=== Provided entries ===

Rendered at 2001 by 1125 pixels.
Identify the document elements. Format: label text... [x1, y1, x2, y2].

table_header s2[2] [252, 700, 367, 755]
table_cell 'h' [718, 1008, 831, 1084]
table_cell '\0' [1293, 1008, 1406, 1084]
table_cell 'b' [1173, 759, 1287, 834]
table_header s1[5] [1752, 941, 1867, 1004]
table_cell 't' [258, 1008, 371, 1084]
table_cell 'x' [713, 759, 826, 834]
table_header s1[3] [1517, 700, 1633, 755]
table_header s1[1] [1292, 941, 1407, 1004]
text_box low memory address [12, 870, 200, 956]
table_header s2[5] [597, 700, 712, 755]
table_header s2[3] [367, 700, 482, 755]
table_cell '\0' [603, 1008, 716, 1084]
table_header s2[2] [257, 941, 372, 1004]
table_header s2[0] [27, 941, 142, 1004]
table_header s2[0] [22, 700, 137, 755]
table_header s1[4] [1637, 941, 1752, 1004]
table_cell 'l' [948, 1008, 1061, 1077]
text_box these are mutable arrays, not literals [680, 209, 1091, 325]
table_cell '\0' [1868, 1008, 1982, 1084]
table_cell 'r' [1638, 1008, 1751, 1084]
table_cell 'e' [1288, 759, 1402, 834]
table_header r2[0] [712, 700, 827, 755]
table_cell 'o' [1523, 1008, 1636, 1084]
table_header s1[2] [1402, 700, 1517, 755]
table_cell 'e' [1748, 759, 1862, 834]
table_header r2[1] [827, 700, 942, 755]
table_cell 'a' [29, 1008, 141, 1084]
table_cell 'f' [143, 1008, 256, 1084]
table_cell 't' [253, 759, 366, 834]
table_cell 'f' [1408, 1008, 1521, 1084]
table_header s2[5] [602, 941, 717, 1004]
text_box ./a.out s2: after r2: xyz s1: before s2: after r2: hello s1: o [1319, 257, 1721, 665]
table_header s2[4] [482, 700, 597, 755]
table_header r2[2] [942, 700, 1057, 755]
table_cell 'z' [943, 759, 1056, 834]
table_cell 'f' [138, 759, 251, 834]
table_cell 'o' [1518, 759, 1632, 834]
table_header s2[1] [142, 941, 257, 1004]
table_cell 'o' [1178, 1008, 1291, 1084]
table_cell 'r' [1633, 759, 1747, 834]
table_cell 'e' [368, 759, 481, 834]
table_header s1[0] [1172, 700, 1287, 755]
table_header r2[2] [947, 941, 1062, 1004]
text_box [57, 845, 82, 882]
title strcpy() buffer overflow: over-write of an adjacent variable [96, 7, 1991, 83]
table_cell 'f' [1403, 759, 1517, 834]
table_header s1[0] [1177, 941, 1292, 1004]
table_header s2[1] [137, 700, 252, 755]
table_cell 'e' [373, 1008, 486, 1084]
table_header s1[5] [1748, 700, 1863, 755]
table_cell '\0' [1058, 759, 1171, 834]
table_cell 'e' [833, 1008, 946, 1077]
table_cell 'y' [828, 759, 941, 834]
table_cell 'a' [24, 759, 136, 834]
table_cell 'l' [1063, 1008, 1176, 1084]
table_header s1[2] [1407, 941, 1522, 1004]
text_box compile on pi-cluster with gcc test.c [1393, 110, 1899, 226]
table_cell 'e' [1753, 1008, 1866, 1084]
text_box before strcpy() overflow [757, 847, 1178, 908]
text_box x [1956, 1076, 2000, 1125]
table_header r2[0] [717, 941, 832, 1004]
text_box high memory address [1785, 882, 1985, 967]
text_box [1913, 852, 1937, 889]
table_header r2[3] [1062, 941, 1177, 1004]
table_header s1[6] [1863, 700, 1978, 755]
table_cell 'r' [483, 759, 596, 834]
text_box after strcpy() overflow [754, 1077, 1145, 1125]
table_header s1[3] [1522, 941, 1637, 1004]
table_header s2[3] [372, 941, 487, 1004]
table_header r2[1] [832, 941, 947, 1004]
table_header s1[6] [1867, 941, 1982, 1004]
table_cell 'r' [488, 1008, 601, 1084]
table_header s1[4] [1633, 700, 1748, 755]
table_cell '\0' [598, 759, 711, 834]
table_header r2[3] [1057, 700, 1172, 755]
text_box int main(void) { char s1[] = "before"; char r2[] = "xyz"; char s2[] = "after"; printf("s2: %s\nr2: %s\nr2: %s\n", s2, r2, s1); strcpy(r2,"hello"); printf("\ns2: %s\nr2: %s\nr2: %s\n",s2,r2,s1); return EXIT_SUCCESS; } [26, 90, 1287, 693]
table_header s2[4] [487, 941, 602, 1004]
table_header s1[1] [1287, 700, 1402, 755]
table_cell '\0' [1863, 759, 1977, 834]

===

### Exercise requirements
Repeat each entry above exactly as it appears.

### Task result
Rendered at 2001 by 1125 pixels.
Identify the document elements. Format: label text... [x1, y1, x2, y2].

table_header s2[2] [252, 700, 367, 755]
table_cell 'h' [718, 1008, 831, 1084]
table_cell '\0' [1293, 1008, 1406, 1084]
table_cell 'b' [1173, 759, 1287, 834]
table_header s1[5] [1752, 941, 1867, 1004]
table_cell 't' [258, 1008, 371, 1084]
table_cell 'x' [713, 759, 826, 834]
table_header s1[3] [1517, 700, 1633, 755]
table_header s1[1] [1292, 941, 1407, 1004]
text_box low memory address [12, 870, 200, 956]
table_header s2[5] [597, 700, 712, 755]
table_header s2[3] [367, 700, 482, 755]
table_cell '\0' [603, 1008, 716, 1084]
table_header s2[2] [257, 941, 372, 1004]
table_header s2[0] [27, 941, 142, 1004]
table_header s2[0] [22, 700, 137, 755]
table_header s1[4] [1637, 941, 1752, 1004]
table_cell 'l' [948, 1008, 1061, 1077]
text_box these are mutable arrays, not literals [680, 209, 1091, 325]
table_cell '\0' [1868, 1008, 1982, 1084]
table_cell 'r' [1638, 1008, 1751, 1084]
table_cell 'e' [1288, 759, 1402, 834]
table_header r2[0] [712, 700, 827, 755]
table_cell 'o' [1523, 1008, 1636, 1084]
table_header s1[2] [1402, 700, 1517, 755]
table_cell 'e' [1748, 759, 1862, 834]
table_header r2[1] [827, 700, 942, 755]
table_cell 'a' [29, 1008, 141, 1084]
table_cell 'f' [143, 1008, 256, 1084]
table_cell 't' [253, 759, 366, 834]
table_cell 'f' [1408, 1008, 1521, 1084]
table_header s2[5] [602, 941, 717, 1004]
text_box ./a.out s2: after r2: xyz s1: before s2: after r2: hello s1: o [1319, 257, 1721, 665]
table_header s2[4] [482, 700, 597, 755]
table_header r2[2] [942, 700, 1057, 755]
table_cell 'z' [943, 759, 1056, 834]
table_cell 'f' [138, 759, 251, 834]
table_cell 'o' [1518, 759, 1632, 834]
table_header s2[1] [142, 941, 257, 1004]
table_cell 'o' [1178, 1008, 1291, 1084]
table_cell 'r' [1633, 759, 1747, 834]
table_cell 'e' [368, 759, 481, 834]
table_header s1[0] [1172, 700, 1287, 755]
table_header r2[2] [947, 941, 1062, 1004]
text_box [57, 845, 82, 882]
title strcpy() buffer overflow: over-write of an adjacent variable [96, 7, 1991, 83]
table_cell 'f' [1403, 759, 1517, 834]
table_header s1[0] [1177, 941, 1292, 1004]
table_header s2[1] [137, 700, 252, 755]
table_cell 'e' [373, 1008, 486, 1084]
table_header s1[5] [1748, 700, 1863, 755]
table_cell '\0' [1058, 759, 1171, 834]
table_cell 'e' [833, 1008, 946, 1077]
table_cell 'y' [828, 759, 941, 834]
table_cell 'a' [24, 759, 136, 834]
table_cell 'l' [1063, 1008, 1176, 1084]
table_header s1[2] [1407, 941, 1522, 1004]
text_box compile on pi-cluster with gcc test.c [1393, 110, 1899, 226]
table_cell 'e' [1753, 1008, 1866, 1084]
text_box before strcpy() overflow [757, 847, 1178, 908]
text_box x [1956, 1076, 2000, 1125]
table_header r2[0] [717, 941, 832, 1004]
text_box high memory address [1785, 882, 1985, 967]
text_box [1913, 852, 1937, 889]
table_header r2[3] [1062, 941, 1177, 1004]
table_header s1[6] [1863, 700, 1978, 755]
table_cell 'r' [483, 759, 596, 834]
text_box after strcpy() overflow [754, 1077, 1145, 1125]
table_header s1[3] [1522, 941, 1637, 1004]
table_header s2[3] [372, 941, 487, 1004]
table_header r2[1] [832, 941, 947, 1004]
table_header s1[6] [1867, 941, 1982, 1004]
table_cell 'r' [488, 1008, 601, 1084]
table_header s1[4] [1633, 700, 1748, 755]
table_cell '\0' [598, 759, 711, 834]
table_header r2[3] [1057, 700, 1172, 755]
text_box int main(void) { char s1[] = "before"; char r2[] = "xyz"; char s2[] = "after"; printf("s2: %s\nr2: %s\nr2: %s\n", s2, r2, s1); strcpy(r2,"hello"); printf("\ns2: %s\nr2: %s\nr2: %s\n",s2,r2,s1); return EXIT_SUCCESS; } [26, 90, 1287, 693]
table_header s2[4] [487, 941, 602, 1004]
table_header s1[1] [1287, 700, 1402, 755]
table_cell '\0' [1863, 759, 1977, 834]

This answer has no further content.